O diretor da FGV Transportes, Marcus Quintella, vê com reservas a ideia do governo de ocupar a fatia de assentos "ociosos" das empresas. Buscar uma ocupação próxima de 100%, avalia, é inviável. "As empresas, normalmente, trabalham com uma reserva técnica, para atender, por exemplo, a passageiros que perderam conexões ou enfrentaram overbooking em outros voos, transporte de tripulantes", afirma.
Parte dessa reserva é destinada às compras de última hora, mais próximas dos horários de embarque, que costumam custar várias vezes a tarifa média.
Aviação se recupera aos poucos da pandemia
Em termos de movimento, a aviação comercial brasileira está se recuperando aos poucos dos efeitos da pandemia. Embora as empresas tenham procurado o governo em busca de ajuda, Quintella diz que o setor tende a retomar até o fim do ano os mesmos níveis de 2019, nos voos domésticos.

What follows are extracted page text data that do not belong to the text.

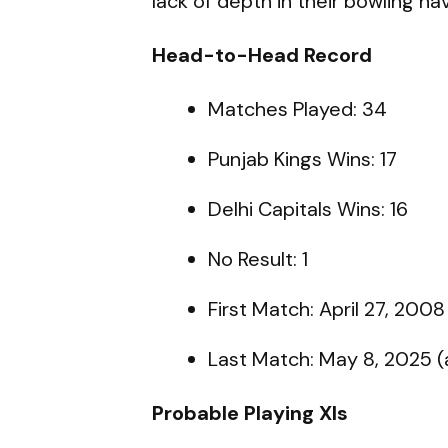
lack of depth in their bowling ha
Head-to-Head Record
Matches Played: 34
Punjab Kings Wins: 17
Delhi Capitals Wins: 16
No Result: 1
First Match: April 27, 2008
Last Match: May 8, 2025 
Probable Playing XIs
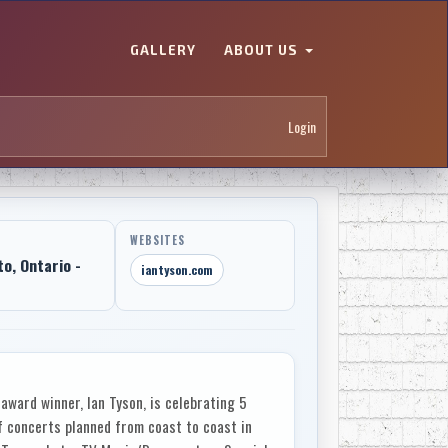
GALLERY
ABOUT US
Login
WEBSITES
to, Ontario -
iantyson.com
award winner, Ian Tyson, is celebrating 5
f concerts planned from coast to coast in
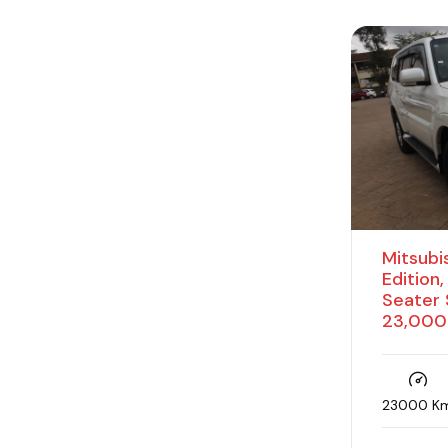
Parking sensors
Petrol
Power boot
Power seats
Power windows
Premium audio
Reverse camera
Mitsubis
Steering controls
Edition
Seater 
Sub woofer
23,000
Sunroof
Traction control
23000 K
USB port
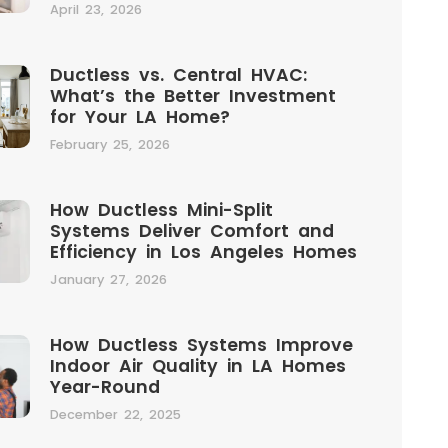
April 23, 2026
Ductless vs. Central HVAC:
What’s the Better Investment
for Your LA Home?
February 25, 2026
How Ductless Mini-Split
Systems Deliver Comfort and
Efficiency in Los Angeles Homes
January 27, 2026
How Ductless Systems Improve
Indoor Air Quality in LA Homes
Year-Round
December 22, 2025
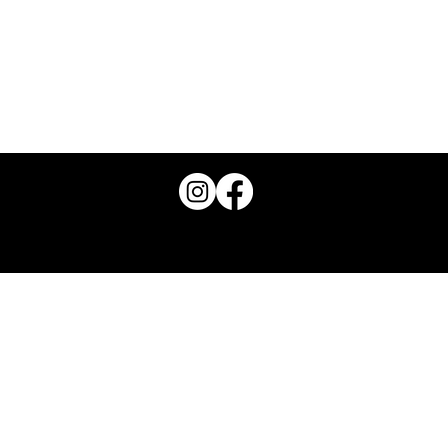
Groundswell is the trading name for Join The Groundswell CIC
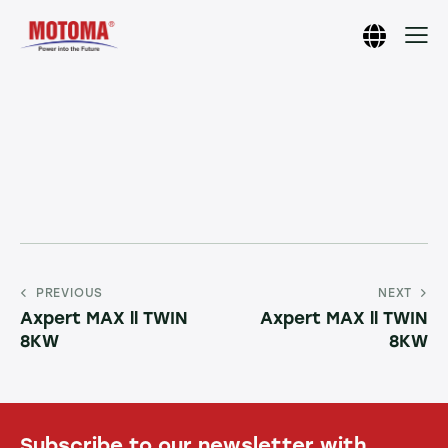
PREVIOUS
NEXT
Axpert MAX ll TWIN
Axpert MAX ll TWIN
8KW
8KW
Subscribe to our newsletter with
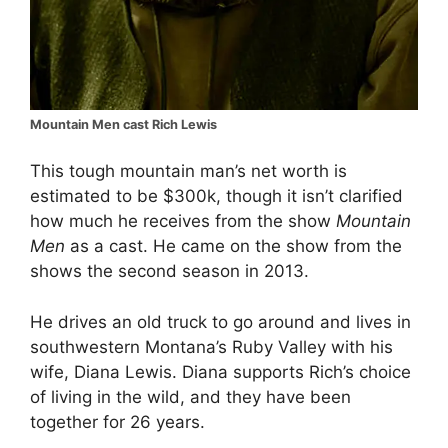
Mountain Men cast Rich Lewis
This tough mountain man’s net worth is
estimated to be $300k, though it isn’t clarified
how much he receives from the show
Mountain
Men
as a cast. He came on the show from the
shows the second season in 2013.
He drives an old truck to go around and lives in
southwestern Montana’s Ruby Valley with his
wife, Diana Lewis. Diana supports Rich’s choice
of living in the wild, and they have been
together for 26 years.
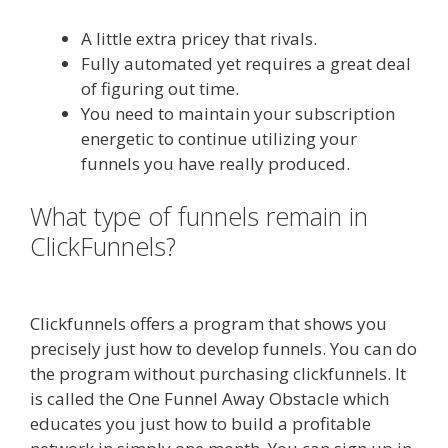
A little extra pricey that rivals.
Fully automated yet requires a great deal
of figuring out time.
You need to maintain your subscription
energetic to continue utilizing your
funnels you have really produced.
What type of funnels remain in
ClickFunnels?
Squarespace Image
Link Not Working
Clickfunnels offers a program that shows you
precisely just how to develop funnels. You can do
the program without purchasing clickfunnels. It
is called the One Funnel Away Obstacle which
educates you just how to build a profitable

Em março, a demanda foi 5,1% inferior à do período do pré-pandemia e a oferta de assentos, 1,7% menor, segundo a Anac. "Há rotas entre capitais cujo movimento já corresponde a 95% do pré-pandemia", diz Quintella.
O cenário é outro para os voos internacionais, cuja oferta de assentos ainda é 21,9% inferior ao do período anterior à pandemia. "Dólar e juros elevados impedem que o brasileiro viaje para o exterior e a atratividade brasileira para negócios e turismo não é das melhores", afirma o especialista.
Uma expansão mais consistente do mercado, avalia Quintella, não virá de medidas como o "Voa, Brasil": "É, basicamente, uma questão de economia: se esta vai bem, o segmento também vai".